The fire that started at 8:46pm on Friday 21 August in Grammatiko, about 30km northeast of Athens, has split into several fronts going in all directions. One front threatened Varnavas, Grammatiko's neighbouring town to the north-northwest. Another burned its way to Sesi, the beach local to Grammatiko, due east, and was by one report threatening the ruins of Rhamnous, the 5th century Athenian garrison fort. Another front has burned west-southwest to Lake Marathon and another, further in the same direction, threatened homes in Stamata and was bound for Dionysos, which can be described as an outlying suburb of greater Athens. The fronts are so many that even well-funded local media have had trouble keeping track of them with the aid of helicopters.
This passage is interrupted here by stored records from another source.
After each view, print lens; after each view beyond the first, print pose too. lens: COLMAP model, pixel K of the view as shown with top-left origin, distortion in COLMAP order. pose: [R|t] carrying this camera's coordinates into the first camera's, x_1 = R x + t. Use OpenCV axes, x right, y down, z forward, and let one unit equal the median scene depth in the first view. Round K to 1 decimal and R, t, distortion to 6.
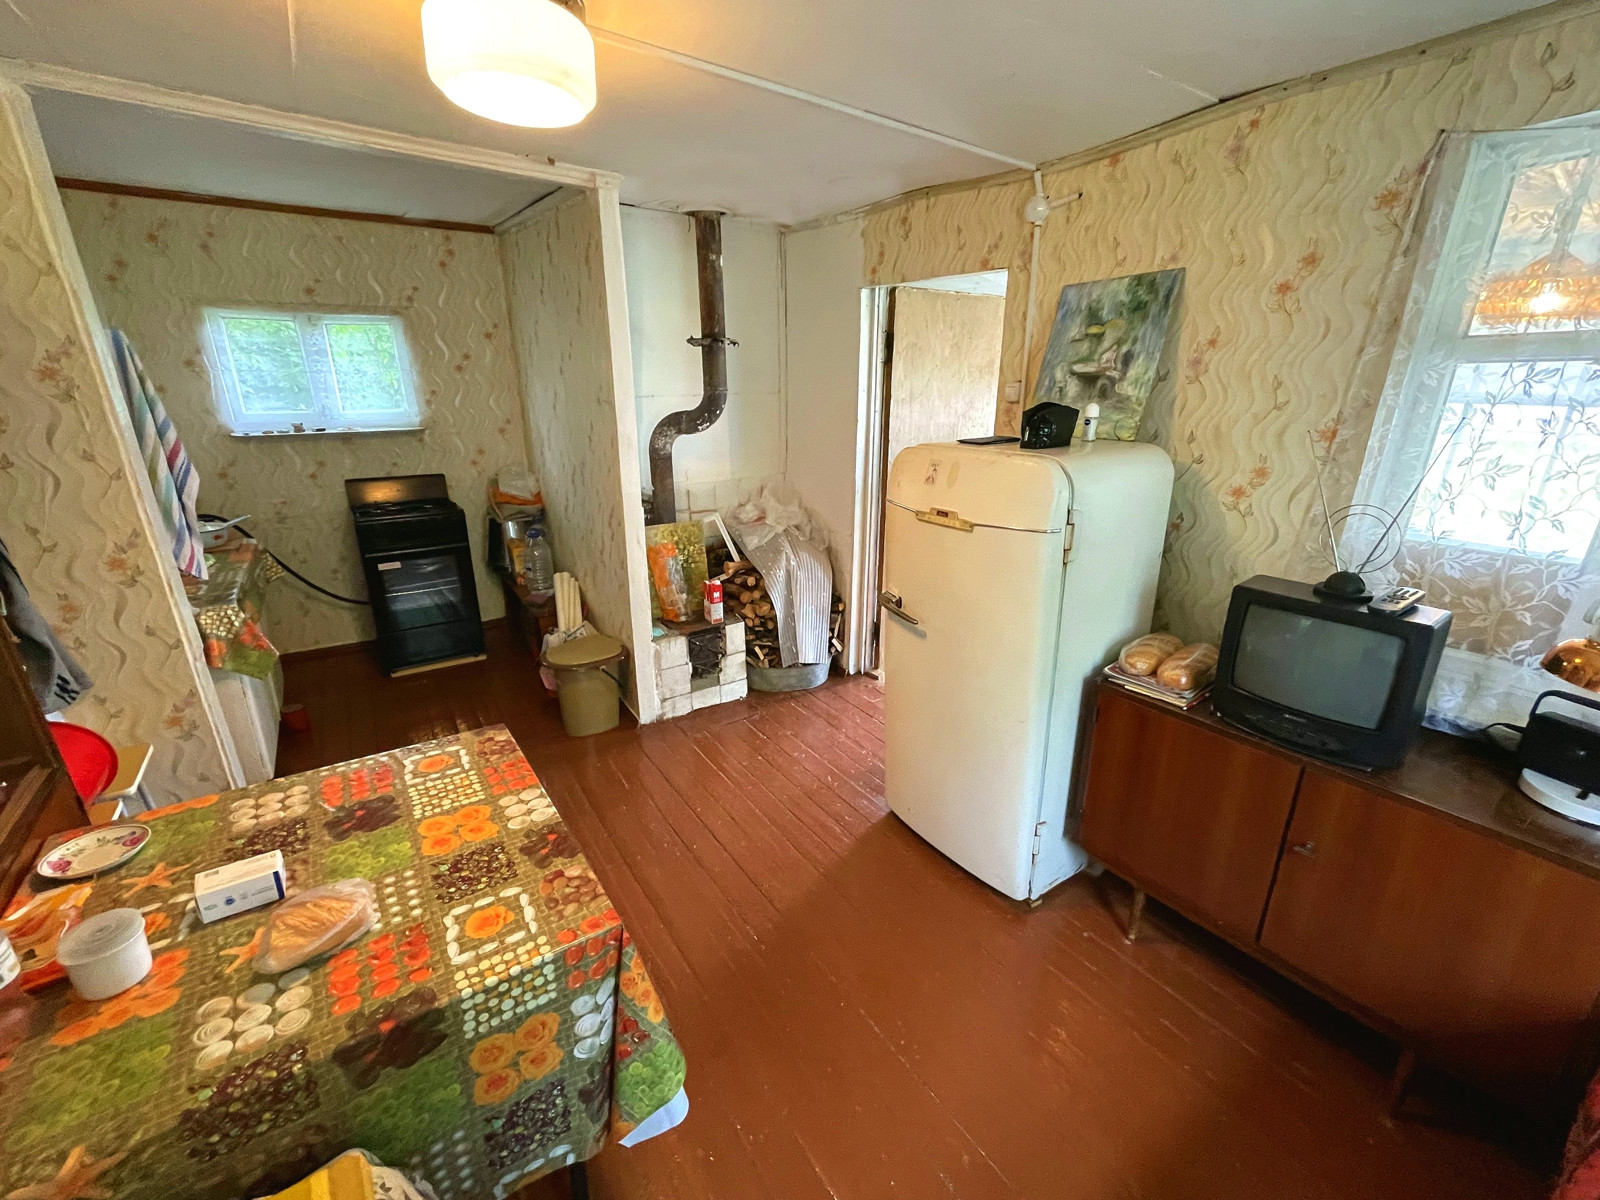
lens RADIAL K [[660.3, 0, 800.0], [0, 660.3, 600.0], [0, 0, 1]] dist [-0.004586, -0.000507]
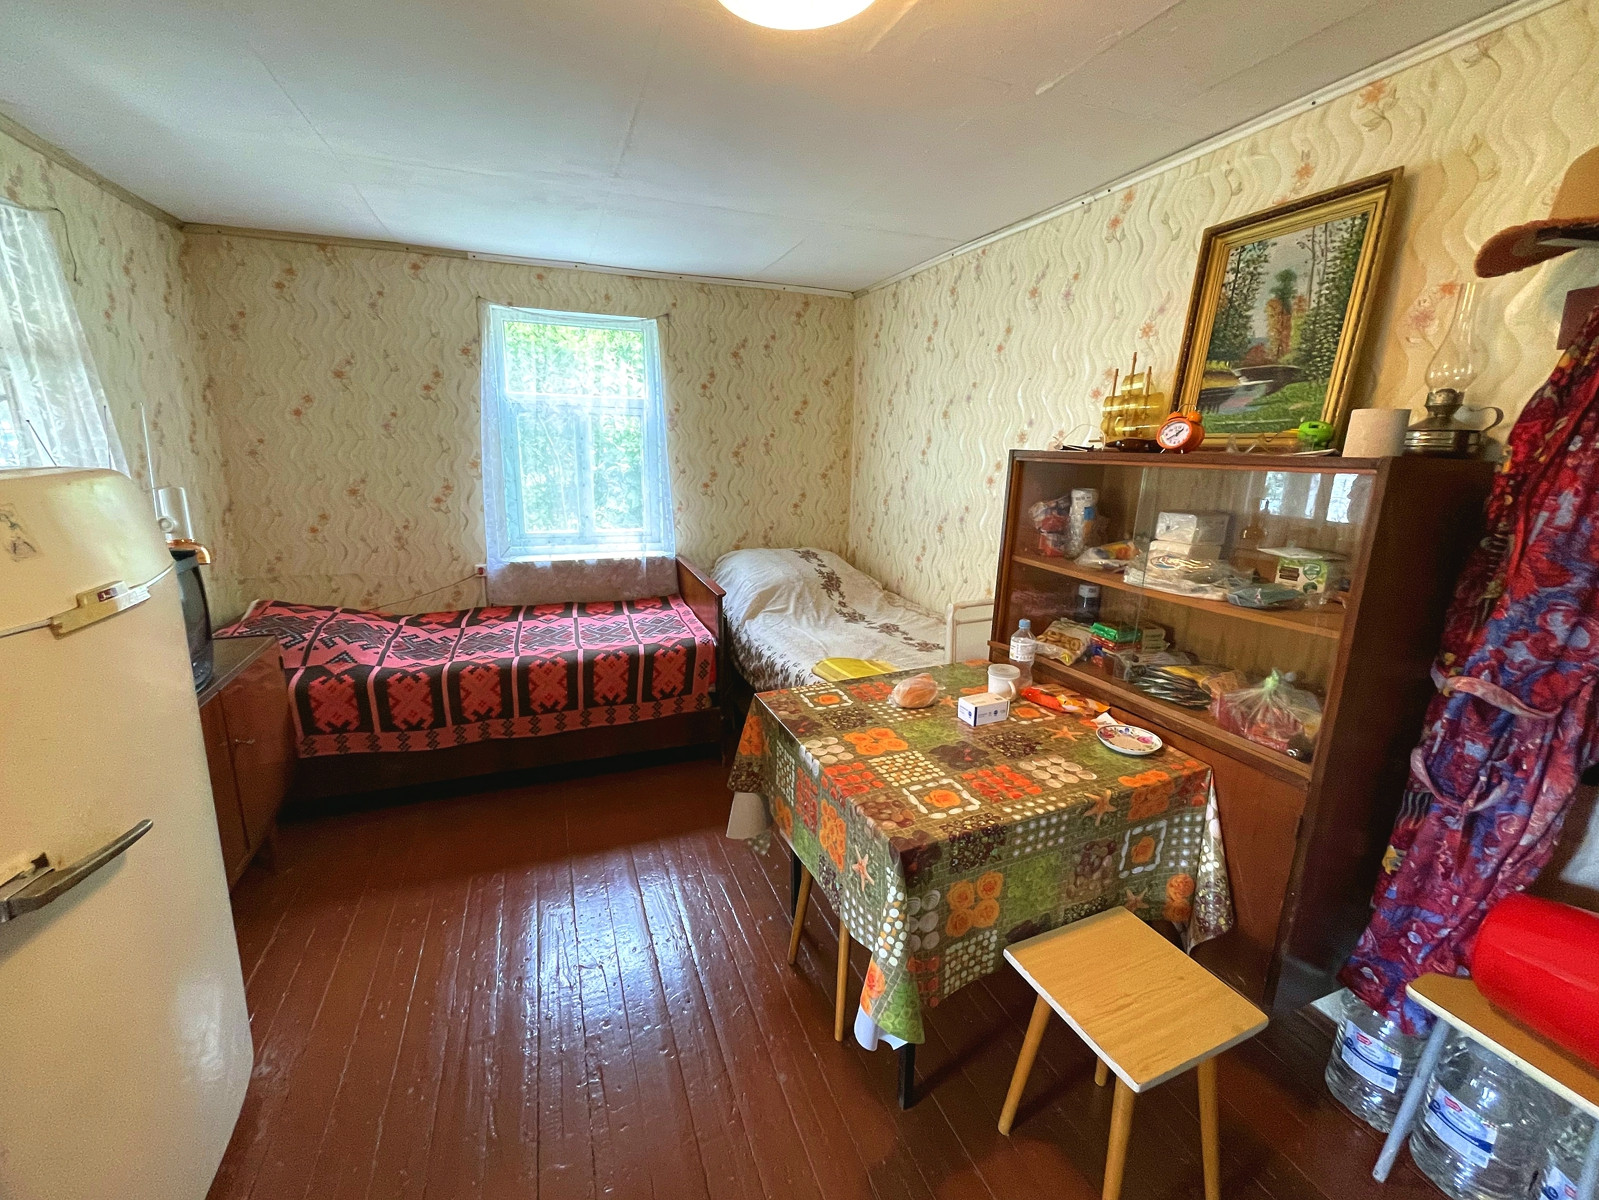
lens RADIAL K [[659.9, 0, 799.5], [0, 659.9, 600.0], [0, 0, 1]] dist [-0.004586, -0.000507]
pose [[-0.973544, -0.068538, 0.217980, -0.251757], [0.055811, 0.853739, 0.517701, -0.214936], [-0.221580, 0.516170, -0.827327, 0.768265]]
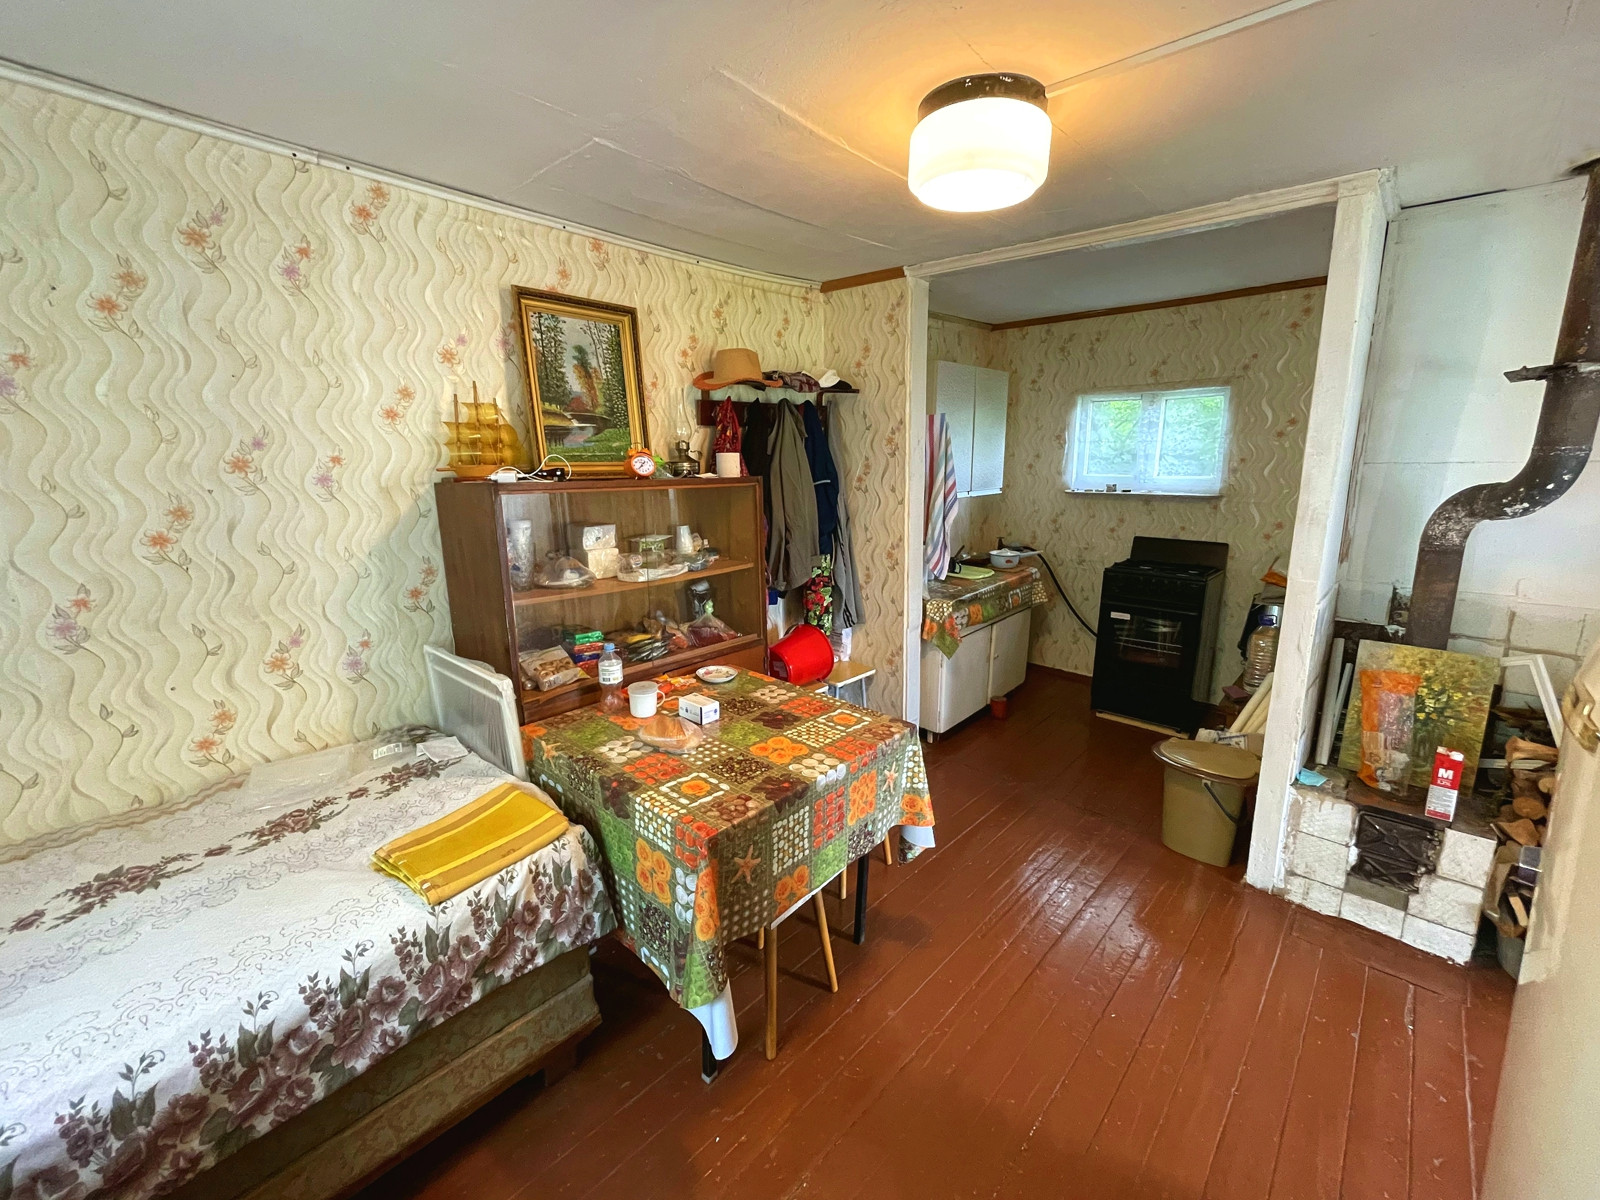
lens RADIAL K [[660.3, 0, 800.0], [0, 660.3, 600.0], [0, 0, 1]] dist [-0.004586, -0.000507]
pose [[0.223114, 0.198235, -0.954423, 0.293359], [-0.307758, 0.943351, 0.123991, -0.051449], [0.924935, 0.266068, 0.271483, 0.232343]]
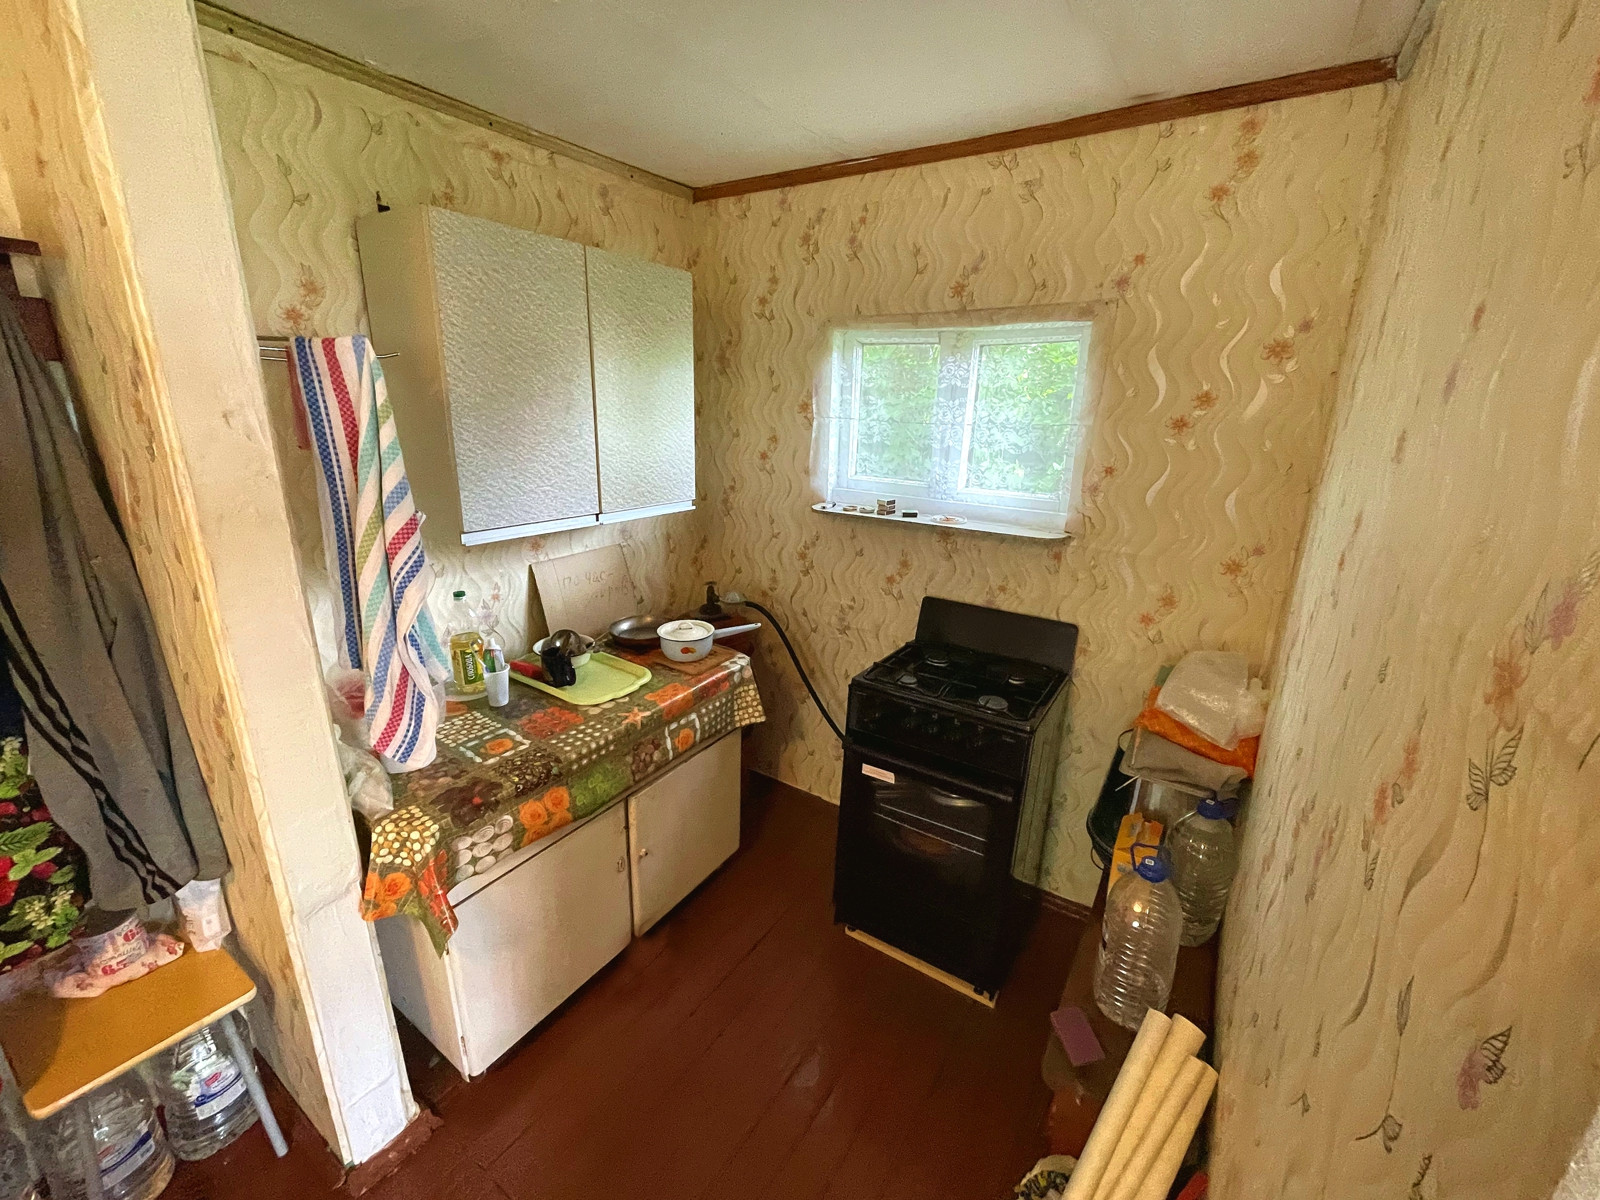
lens RADIAL K [[660.3, 0, 800.0], [0, 660.3, 600.0], [0, 0, 1]] dist [-0.004586, -0.000507]
pose [[0.382866, 0.261102, -0.886137, -0.212605], [-0.328239, 0.935084, 0.133705, -0.249461], [0.863524, 0.239674, 0.443716, 0.702626]]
No one has ventured a number. The fire brigade speaks of one fire broken into many fronts.
The fire is eating its way through thick pine forest and shrubland. Houses and farmsteads have been burned, but no-one knows how many. Television images suggested that outlying houses in the town of Grammatiko itself were about to be licked by flames 10 metres high.
Firemen fought hard to douse a blaze in Magoula north of Athens yesterday. But a tally of the resources brought to bear gives an idea of the scale of this fire: At the height of operations today, 78 fire trucks supported by 32 tanker trucks, 12 Canadair water-dousing planes and eight helitankers along with a total of 260 men were losing this battle badly.
The sky over Athens told the whole story. Half was azure blue and cloudless, as nature meant it to be on this day. The other half was an evil mixture of charcoal-black opening to brown, so thick that it eclipsed the sun.
Summer camps and homes have been evacuated, with many people suffering from smoke inhalation. No casualties are yet officially reported. Even the army has retreated from a base in the area, no match for the seven-force gusts that are the key to the strength of this fire.
As we go into a second night of the blaze, it is unclear whether the fire fighters will be able to bring greater resources to bear on Sunday. Sixty fires started across Greece on Friday, another 65 on Saturday by late afternoon. With such tallies the fire brigade has to keep assets spread far and wide in anticipation of other potential disasters. Add to this the fact that a windy night favours fire because aircraft cannot operate in the dark. It is safe to say that dawn will reveal a very different eastern Attica to that which we knew until last week.